Angelina Krauskopf ärgert das - und deshalb startet sie eine Müllsammelaktion.

Da die Menschen zurzeit kaum Urlaub oder Ausflüge machen können, gehen viel mehr spazieren. Dagegen hat Angelina Krauskopf absolut nichts, im Gegenteil, aber sie ärgern achtlos weggeworfene Zigarettenkippen, Hundekotbeutel, Tüten, Flaschen, Kabel und vieles mehr, was die Natur verschandelt und belastet, weil es genau dort fallen gelassen wird, wo es absolut nicht hingehört. Dazu zählt sie auch die Masken.

Vernetzt über Instagram

Deshalb ruft die 30-Jährige dazu auf, bei »Müll-nicht-rum« mitzumachen. Sie möchte die Menschen dabei kreativ ansprechen und für eine saubere Landschaft gewinnen: »Instagram« heißt das Stichwort. Dort findet man Angelina Krauskopf unter @fraeulein_wildlich. Jeder kann mitmachen indem er einen Beitrag zur Aktion bei Instagram teilt oder liked oder eine Person markiert, mit der er gemeinsam gerne Müll sammeln würde. Das soll den Radius der Aktion erweitern. Dann sei es noch wichtig, Fotos vom gesammelten Müll zu machen und über Instagram mit Krauskopf zu teilen. Wer kein Instagram hat, kann mit Krauskopf über E-Mail Kontakt aufnehmen: angelinakrauskopf@web.de

Um möglichst viele Mitstreiter zu gewinnen, hat Krauskopf Biebertaler Geschäftsleute angesprochen und um Spenden gebeten. So landen alle Teilnehmer im Lostopf und können Gutscheine oder Wanderführer gewinnen. Die Aktion läuft bis Ende April, danach wird verlost. Die Idee mit der Verlosung sei auch nur ein kleines Bonbon, viel wichtiger sei es ihr, die Menschen zu sensibilisieren, sagt Krauskopf. Sie würde sich besonders freuen, wenn auch viele Kinder mitmachen.

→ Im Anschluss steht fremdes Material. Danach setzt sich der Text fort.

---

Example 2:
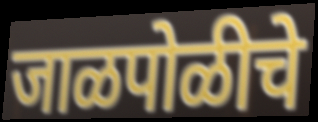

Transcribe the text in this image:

जाळपोळीचे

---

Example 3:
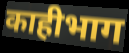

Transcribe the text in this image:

काहीभाग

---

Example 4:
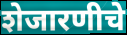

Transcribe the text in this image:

शेजारणीचे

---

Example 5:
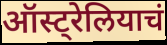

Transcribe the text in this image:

ऑस्ट्रेलियाचं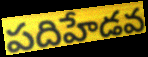
పదిహేడవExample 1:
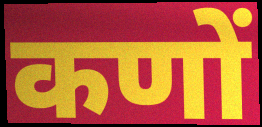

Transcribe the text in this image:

कणों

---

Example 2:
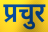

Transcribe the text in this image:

प्रचुर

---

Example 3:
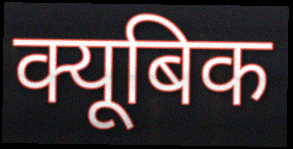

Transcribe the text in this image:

क्यूबिक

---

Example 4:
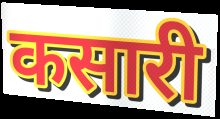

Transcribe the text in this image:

कसारी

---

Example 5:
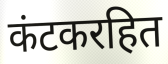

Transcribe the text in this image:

कंटकरहितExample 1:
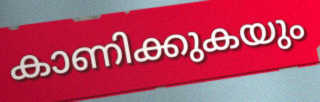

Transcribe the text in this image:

കാണിക്കുകയും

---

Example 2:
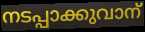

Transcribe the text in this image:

നടപ്പാക്കുവാന്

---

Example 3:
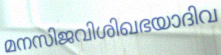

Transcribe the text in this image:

മനസിജവിശിഖഭയാദിവ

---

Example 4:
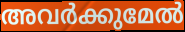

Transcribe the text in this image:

അവർക്കുമേൽ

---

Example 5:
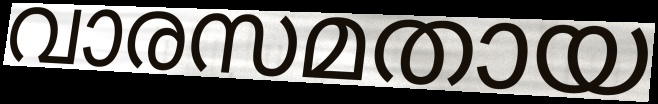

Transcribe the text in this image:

വാരസമതായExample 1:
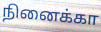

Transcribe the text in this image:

நினைக்கா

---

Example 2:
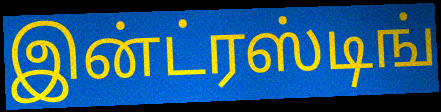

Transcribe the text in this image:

இன்ட்ரஸ்டிங்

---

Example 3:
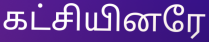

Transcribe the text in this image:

கட்சியினரே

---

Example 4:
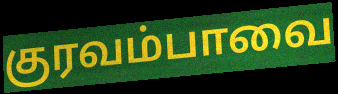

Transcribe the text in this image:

குரவம்பாவை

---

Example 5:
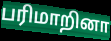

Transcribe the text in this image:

பரிமாறினாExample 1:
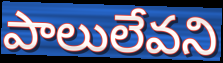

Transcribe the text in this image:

పాలులేవని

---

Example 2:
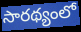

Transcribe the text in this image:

సారథ్యంలో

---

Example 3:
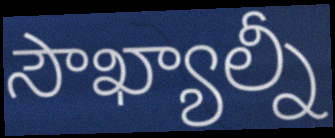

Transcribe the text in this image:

సౌఖ్యాల్నీ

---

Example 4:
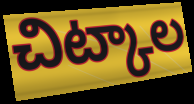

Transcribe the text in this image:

చిట్కాల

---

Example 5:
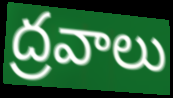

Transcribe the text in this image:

ద్రవాలు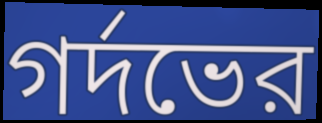
গর্দভের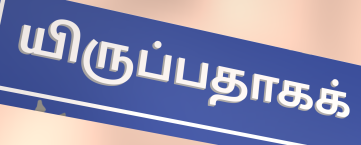
யிருப்பதாகக்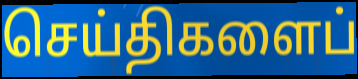
செய்திகளைப்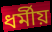
ধর্মীয়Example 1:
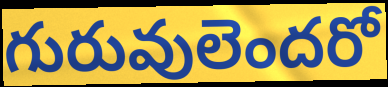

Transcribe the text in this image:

గురువులెందరో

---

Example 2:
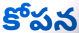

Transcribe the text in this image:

కోపన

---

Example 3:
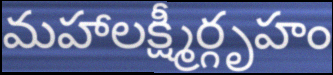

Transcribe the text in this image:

మహాలక్ష్మీర్గృహం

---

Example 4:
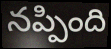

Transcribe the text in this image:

నప్పింది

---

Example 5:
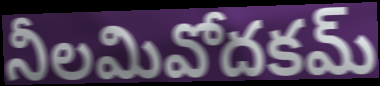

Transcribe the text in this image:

నీలమివోదకమ్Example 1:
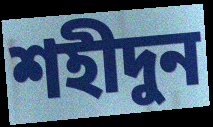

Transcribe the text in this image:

শহীদুন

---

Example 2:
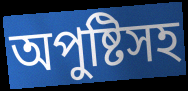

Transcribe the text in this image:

অপুষ্টিসহ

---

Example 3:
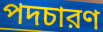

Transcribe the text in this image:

পদচারণ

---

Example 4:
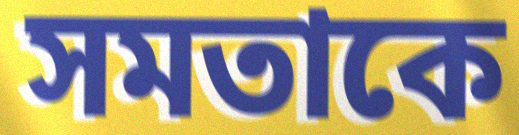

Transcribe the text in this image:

সমতাকে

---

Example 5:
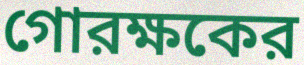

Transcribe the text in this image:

গোরক্ষকেরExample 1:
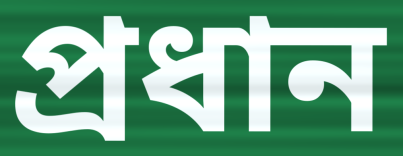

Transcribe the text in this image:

প্ৰধান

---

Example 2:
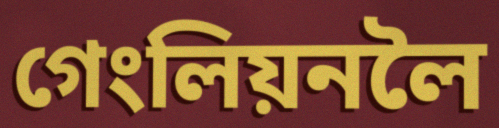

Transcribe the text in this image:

গেংলিয়নলৈ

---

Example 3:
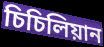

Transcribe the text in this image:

চিচিলিয়ান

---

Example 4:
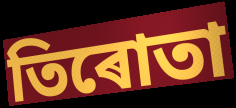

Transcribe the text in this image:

তিৰোতা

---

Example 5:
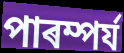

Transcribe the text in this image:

পাৰম্পৰ্যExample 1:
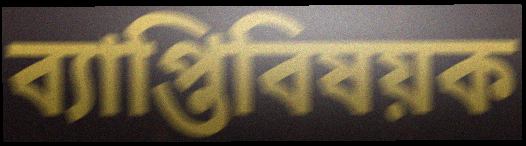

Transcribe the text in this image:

ব্যাপ্তিবিষয়ক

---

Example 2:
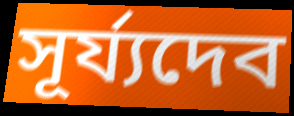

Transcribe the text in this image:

সূর্য্যদেব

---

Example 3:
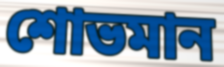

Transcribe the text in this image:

শোভমান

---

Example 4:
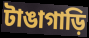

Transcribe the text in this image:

টাঙাগাড়ি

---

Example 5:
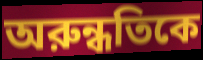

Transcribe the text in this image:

অরুন্ধতিকে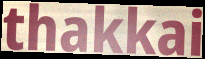
thakkai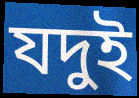
যদুই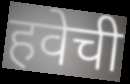
हवेची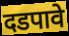
दडपावेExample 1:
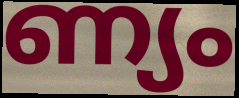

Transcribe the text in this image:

ണ്യം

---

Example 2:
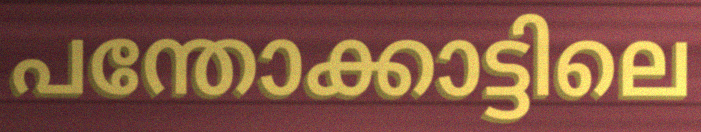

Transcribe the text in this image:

പന്തോക്കാട്ടിലെ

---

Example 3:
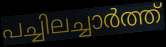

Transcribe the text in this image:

പച്ചിലച്ചാർത്ത്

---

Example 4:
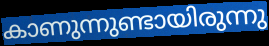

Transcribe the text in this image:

Denn dann, so hofft sie, ist ein ordentliches Umweltverhalten für die Zukunft vielleicht eher gesichert. Der Natur- und Tierfreundin ist es wichtig, nicht wegzuschauen, sondern mit der Aktion ein Zeichen zu setzen und einen Anreiz für mehr Umweltbewusstsein zu geben. Müll sammeln sollte zu einem normalen Sport werden sagt sie, »net schwätze, mache«, aber noch besser wäre es, es bräuchte keine Müllsammelaktion mehr.

Wer keine Möglichkeit hat, den gesammelten Müll selbst zu entsorgen, wird ebenfalls unterstützt. Krauskopf holt den Müll ab, der dann gemäß entsprechender Absprache von der Firma Faber und Schnepp, dem Arbeitgeber der kaufmännischen Angestellten, entsorgt wird.

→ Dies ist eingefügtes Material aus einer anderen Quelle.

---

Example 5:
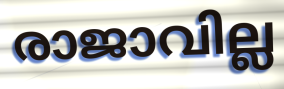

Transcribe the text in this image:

രാജാവില്ല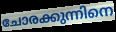
ചോരക്കുന്നിനെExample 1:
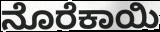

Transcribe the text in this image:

ನೊರೆಕಾಯಿ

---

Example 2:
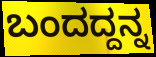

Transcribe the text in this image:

ಬಂದದ್ದನ್ನ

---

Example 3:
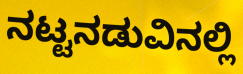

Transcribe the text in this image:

ನಟ್ಟನಡುವಿನಲ್ಲಿ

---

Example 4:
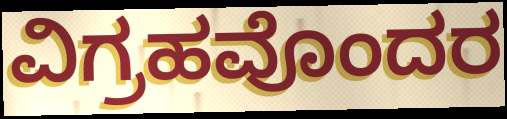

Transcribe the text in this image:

ವಿಗ್ರಹವೊಂದರ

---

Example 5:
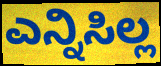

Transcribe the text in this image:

ಎನ್ನಿಸಿಲ್ಲ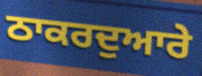
ਠਾਕਰਦੁਆਰੇ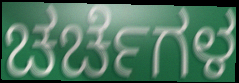
ಚರ್ಚೆಗಳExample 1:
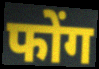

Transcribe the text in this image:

फोंग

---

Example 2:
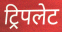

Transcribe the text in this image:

ट्रिपलेट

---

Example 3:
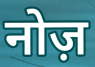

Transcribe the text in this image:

नोज़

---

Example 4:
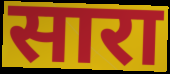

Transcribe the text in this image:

सारा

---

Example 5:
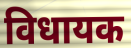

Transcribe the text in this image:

विधायक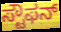
ಸ್ಟೌಫನ್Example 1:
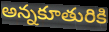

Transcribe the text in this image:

అన్నకూతురికి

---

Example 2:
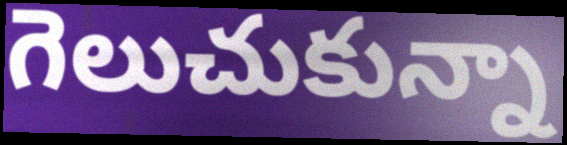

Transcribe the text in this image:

గెలుచుకున్నా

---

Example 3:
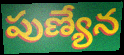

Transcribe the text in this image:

పుణ్యేన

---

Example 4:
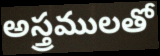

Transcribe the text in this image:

అస్త్రములతో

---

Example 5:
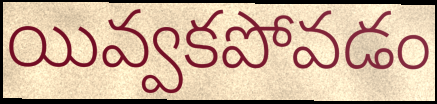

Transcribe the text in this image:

యివ్వకపోవడం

Toll findet die Aktion auch Jonas Rentrop, der jetzt für die Grünen erstmals im Biebertaler Parlament sitzt. Er wolle solche Müllsammelaktionen stärker unterstützen, sagt der junge Gemeindevertreter und lobt das Engagement von Krauskopf. Vorstellbar sei beispielsweise die Bereitstellung des erforderlichen Equipments wie Müllsäcke, Handschuhe und Greifzangen.